And Rome wasn't built in a day.
Riding around town and country on my bike, I'm noticing some strip malls that weren't there last year. New ones along Pacific Highway in the outskirts of Ferndale, WA. for instance.
I don't mean to pick on those specifically. They are, after all, along the freeway, on a frontage road.
There have been businesses on that road in the past. Now there are more.
More ... or at least a few businesses and some empty storefronts.
The tail end of our local "early 2000s building boom?"
Sprawl seems to never be intentional. Few people say they want sprawl. It just happens one building at a time.
Like taking life one day at a time?
Life happens. It's not ideal, or at least that's what folks say. "Be realistic," they say.
One building is really not sprawl. Not sprawl until there's another one and another one and another one ...
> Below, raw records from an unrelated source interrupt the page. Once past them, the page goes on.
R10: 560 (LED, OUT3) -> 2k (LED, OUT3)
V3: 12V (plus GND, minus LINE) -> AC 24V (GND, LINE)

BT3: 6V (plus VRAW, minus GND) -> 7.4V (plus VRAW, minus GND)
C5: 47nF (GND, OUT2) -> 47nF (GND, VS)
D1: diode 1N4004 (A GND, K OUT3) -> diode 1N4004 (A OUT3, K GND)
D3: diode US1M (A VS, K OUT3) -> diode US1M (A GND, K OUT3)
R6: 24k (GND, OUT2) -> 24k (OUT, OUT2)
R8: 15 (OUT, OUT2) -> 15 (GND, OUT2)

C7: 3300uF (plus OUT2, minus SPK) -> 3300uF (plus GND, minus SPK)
One building is usually just some "business solution." A need for more space, convenient parking, highway access.
To a large extent, it's the convenience of the automobile and parking that "drives" this (pardon the pun).
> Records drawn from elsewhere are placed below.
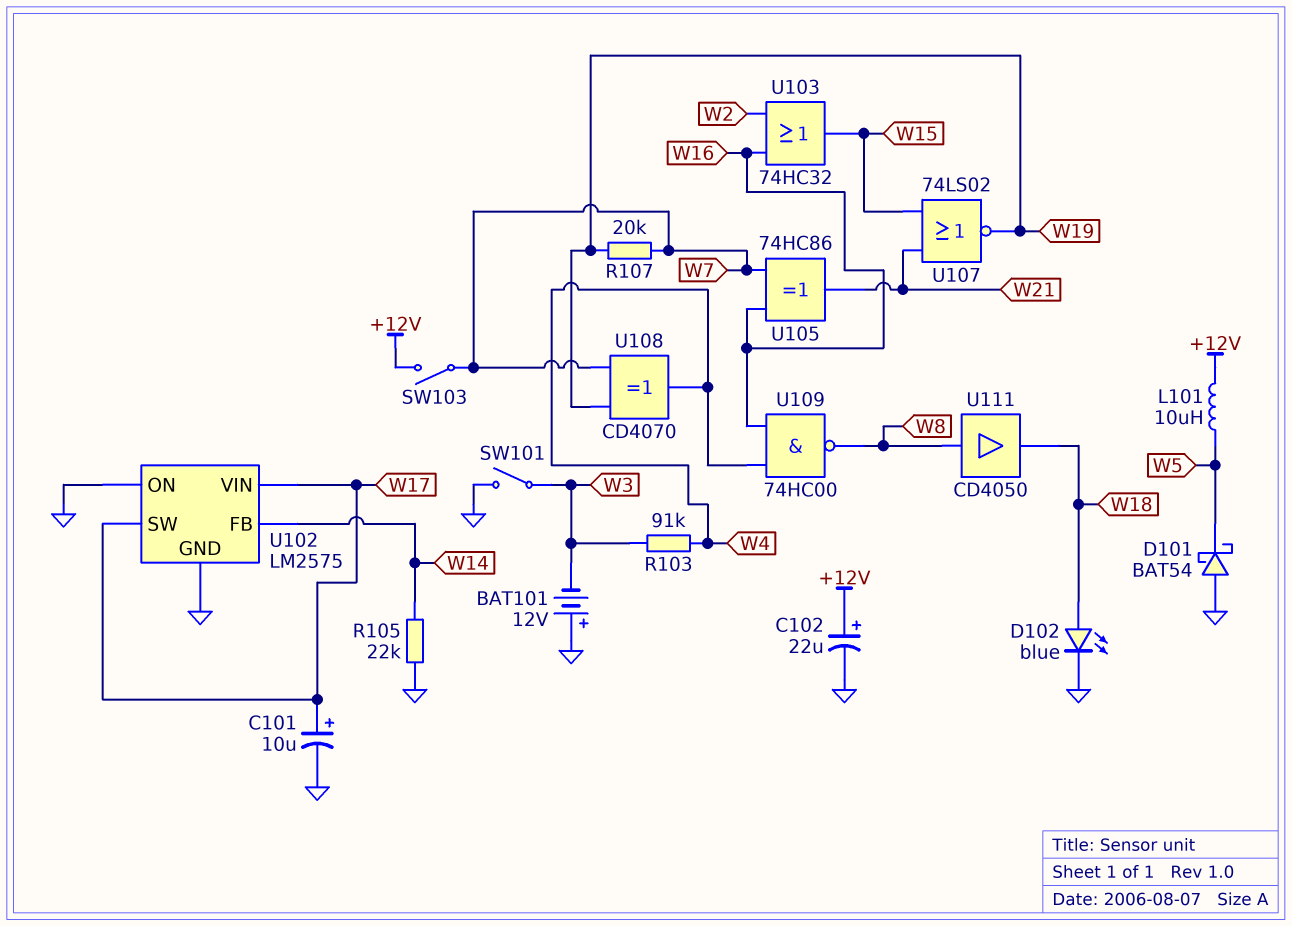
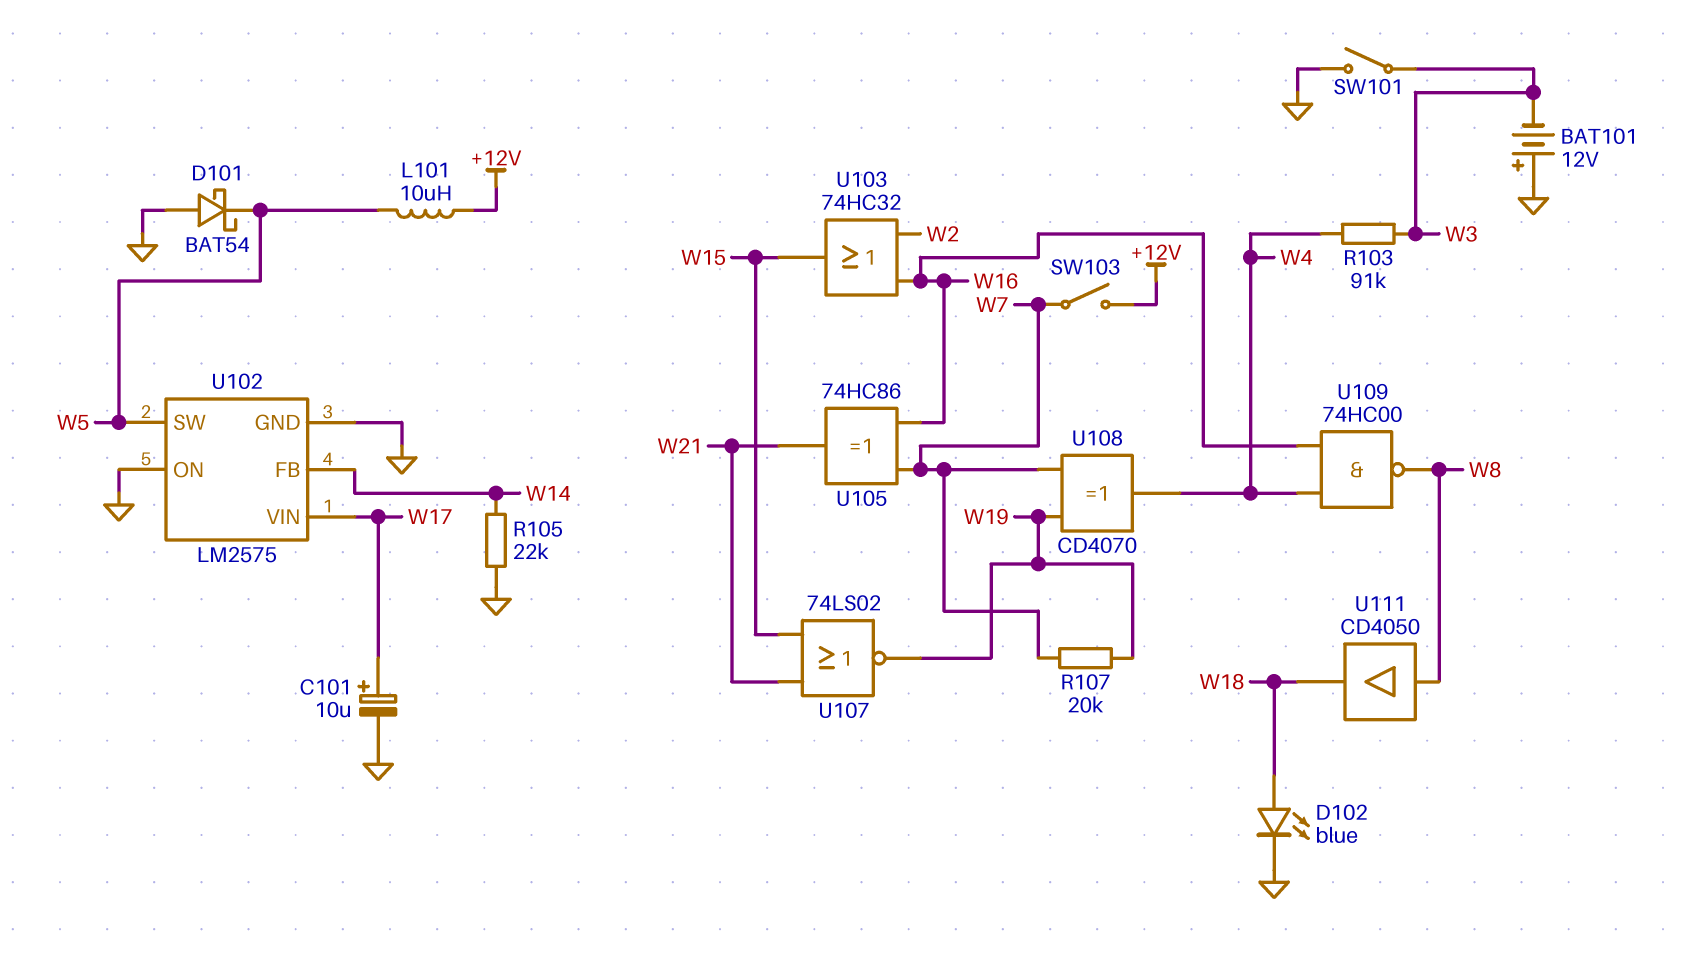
C102: 22uF (plus +12V, minus GND) -> none
U102 pin SW: W17 -> W5

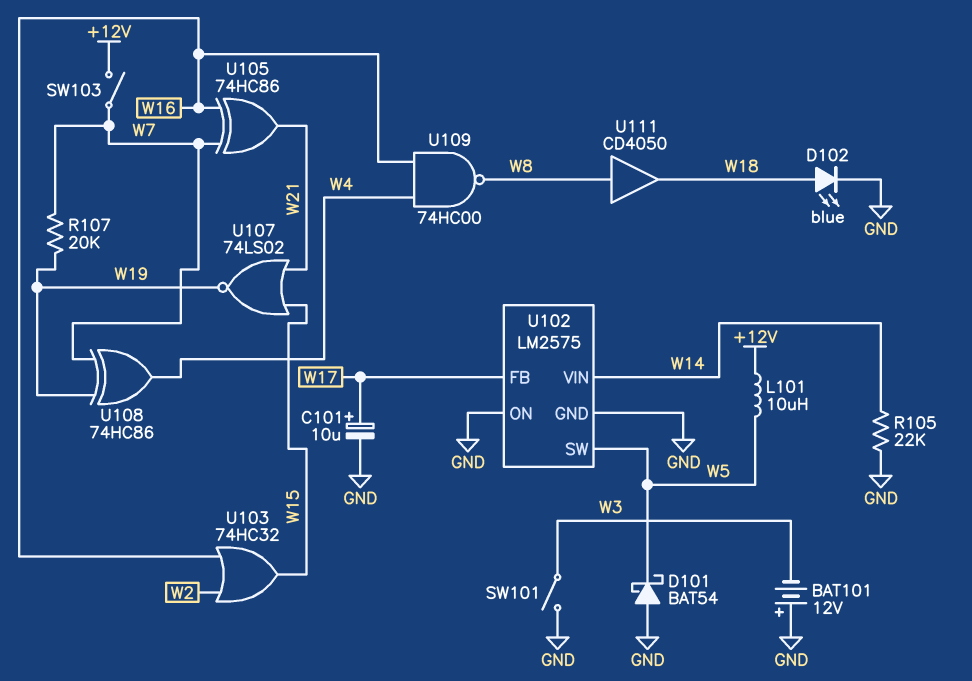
R103: 91k (W3, W4) -> none
U102 pin FB: W14 -> W17
U102 pin VIN: W17 -> W14
U108: XOR CD4070 (in W7, in W19, out W4) -> XOR 74HC86 (in W7, in W19, out W4)

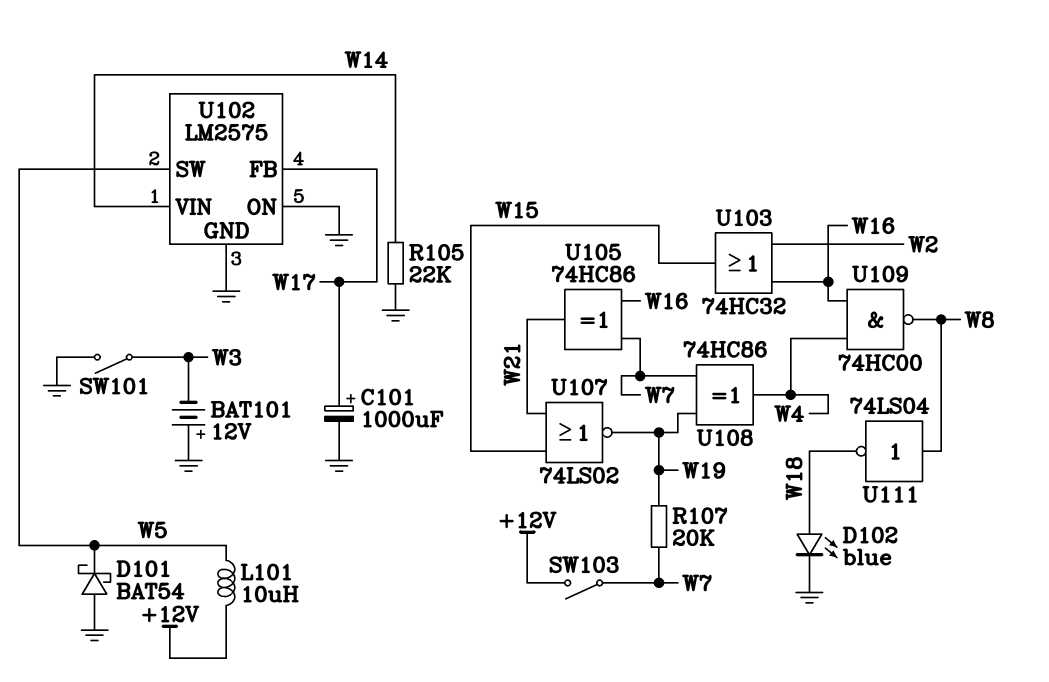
C101: 10uF (plus W17, minus GND) -> 1000uF (plus W17, minus GND)
U111: buffer CD4050 (in W8, out W18) -> NOT 74LS04 (in W8, out W18)

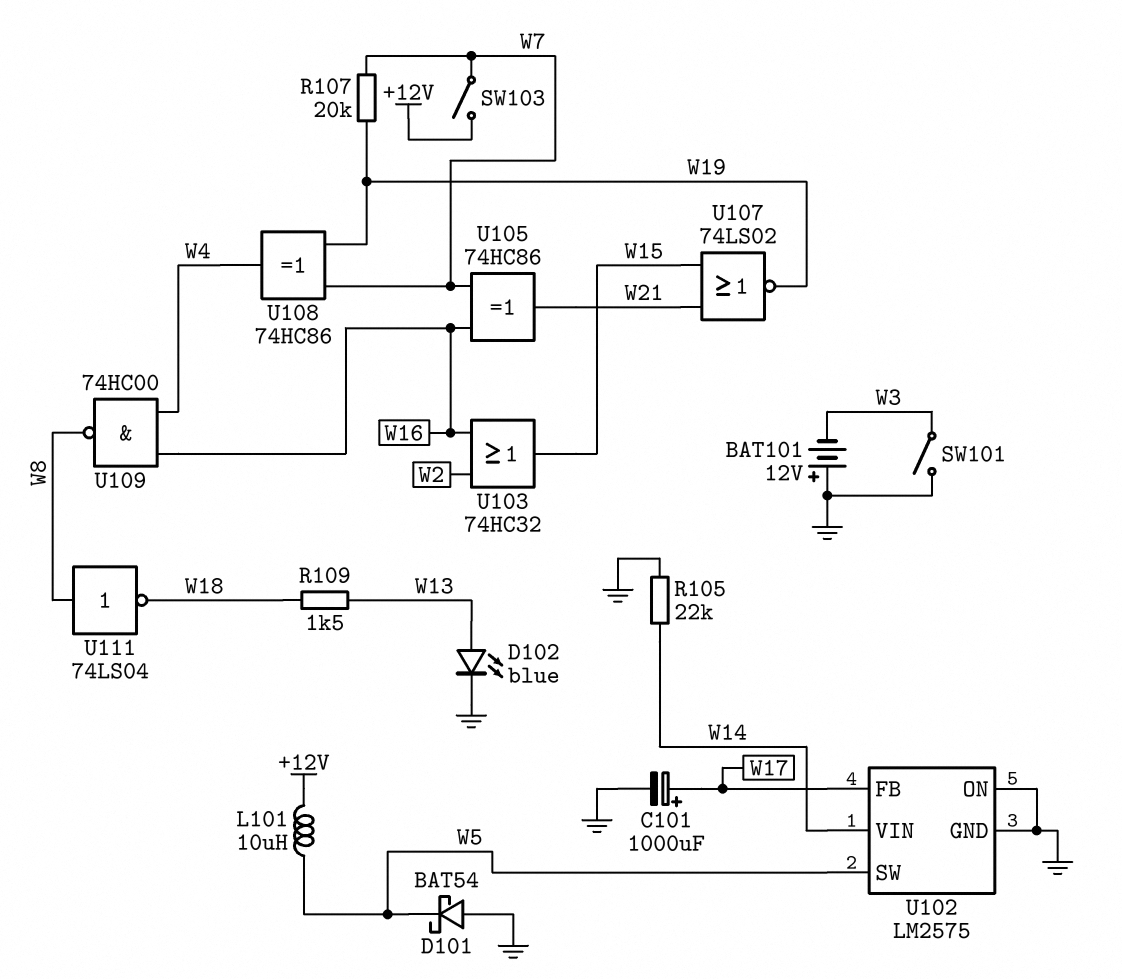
D102: LED blue (A W18, K GND) -> LED blue (A W13, K GND)
R109: none -> 1.5k (W13, W18)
I've often said, "if one could fold up the automobile and put it in a coat pocket for parking, the American landscape would evolve differently."
Sprawl isn't intentional, but it still happens, one place at a time.
Decisions by planners can feed sprawl, but often planners are kind of hamstrung by the political process.
Laws requiring parking space are part of this, but try changing the way it's been done and you get a world of worry.
Are people still going to shop there?
If there isn't enough parking, will there be overflow parking in nearby residential areas?
Worry, worry, worry.
Higher gas prices may help to break these patterns.